__WORK ORDER__
Unless it is a picture, every line from the start of the entries through the line with "Kingdom Polyester Patio Umbrella Market" must be retyped exactly.
*** Opening of DATASET ENTRIES ***
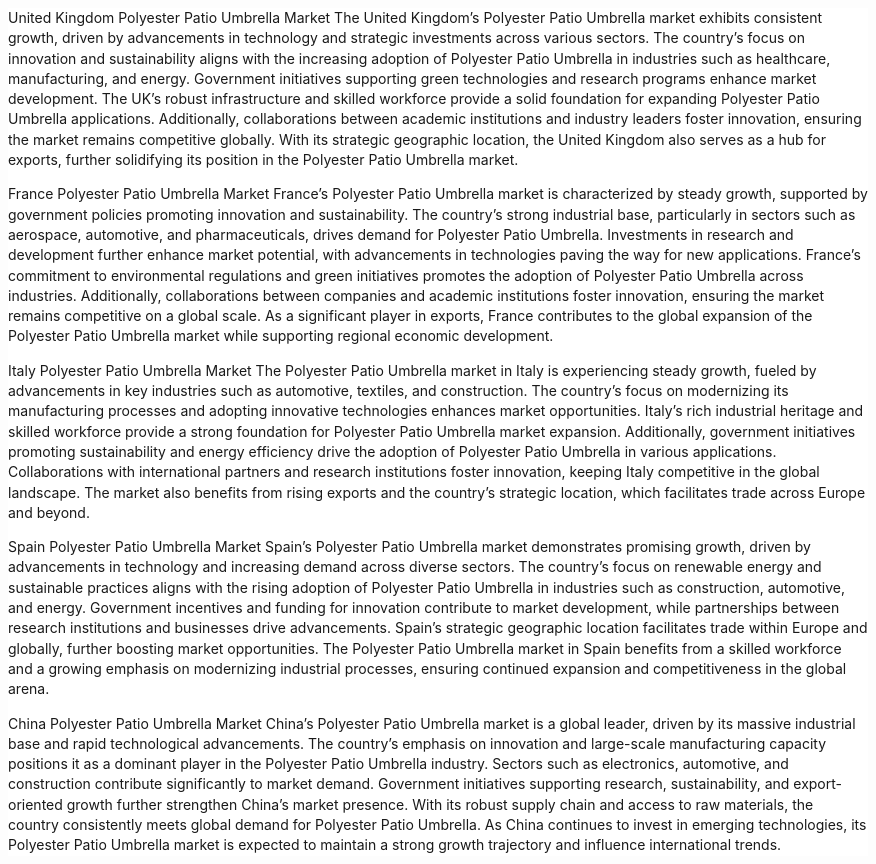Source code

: United Kingdom Polyester Patio Umbrella Market
The United Kingdom’s Polyester Patio Umbrella market exhibits consistent growth, driven by advancements in technology and strategic investments across various sectors. The country’s focus on innovation and sustainability aligns with the increasing adoption of Polyester Patio Umbrella in industries such as healthcare, manufacturing, and energy. Government initiatives supporting green technologies and research programs enhance market development. The UK’s robust infrastructure and skilled workforce provide a solid foundation for expanding Polyester Patio Umbrella applications. Additionally, collaborations between academic institutions and industry leaders foster innovation, ensuring the market remains competitive globally. With its strategic geographic location, the United Kingdom also serves as a hub for exports, further solidifying its position in the Polyester Patio Umbrella market.

France Polyester Patio Umbrella Market
France’s Polyester Patio Umbrella market is characterized by steady growth, supported by government policies promoting innovation and sustainability. The country’s strong industrial base, particularly in sectors such as aerospace, automotive, and pharmaceuticals, drives demand for Polyester Patio Umbrella. Investments in research and development further enhance market potential, with advancements in technologies paving the way for new applications. France’s commitment to environmental regulations and green initiatives promotes the adoption of Polyester Patio Umbrella across industries. Additionally, collaborations between companies and academic institutions foster innovation, ensuring the market remains competitive on a global scale. As a significant player in exports, France contributes to the global expansion of the Polyester Patio Umbrella market while supporting regional economic development.

Italy Polyester Patio Umbrella Market
The Polyester Patio Umbrella market in Italy is experiencing steady growth, fueled by advancements in key industries such as automotive, textiles, and construction. The country’s focus on modernizing its manufacturing processes and adopting innovative technologies enhances market opportunities. Italy’s rich industrial heritage and skilled workforce provide a strong foundation for Polyester Patio Umbrella market expansion. Additionally, government initiatives promoting sustainability and energy efficiency drive the adoption of Polyester Patio Umbrella in various applications. Collaborations with international partners and research institutions foster innovation, keeping Italy competitive in the global landscape. The market also benefits from rising exports and the country’s strategic location, which facilitates trade across Europe and beyond.

Spain Polyester Patio Umbrella Market
Spain’s Polyester Patio Umbrella market demonstrates promising growth, driven by advancements in technology and increasing demand across diverse sectors. The country’s focus on renewable energy and sustainable practices aligns with the rising adoption of Polyester Patio Umbrella in industries such as construction, automotive, and energy. Government incentives and funding for innovation contribute to market development, while partnerships between research institutions and businesses drive advancements. Spain’s strategic geographic location facilitates trade within Europe and globally, further boosting market opportunities. The Polyester Patio Umbrella market in Spain benefits from a skilled workforce and a growing emphasis on modernizing industrial processes, ensuring continued expansion and competitiveness in the global arena.

China Polyester Patio Umbrella Market
China’s Polyester Patio Umbrella market is a global leader, driven by its massive industrial base and rapid technological advancements. The country’s emphasis on innovation and large-scale manufacturing capacity positions it as a dominant player in the Polyester Patio Umbrella industry. Sectors such as electronics, automotive, and construction contribute significantly to market demand. Government initiatives supporting research, sustainability, and export-oriented growth further strengthen China’s market presence. With its robust supply chain and access to raw materials, the country consistently meets global demand for Polyester Patio Umbrella. As China continues to invest in emerging technologies, its Polyester Patio Umbrella market is expected to maintain a strong growth trajectory and influence international trends.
*** Close of DATASET ENTRIES ***
__EXERCISE RESULT__
Source code

: United Kingdom Polyester Patio Umbrella Market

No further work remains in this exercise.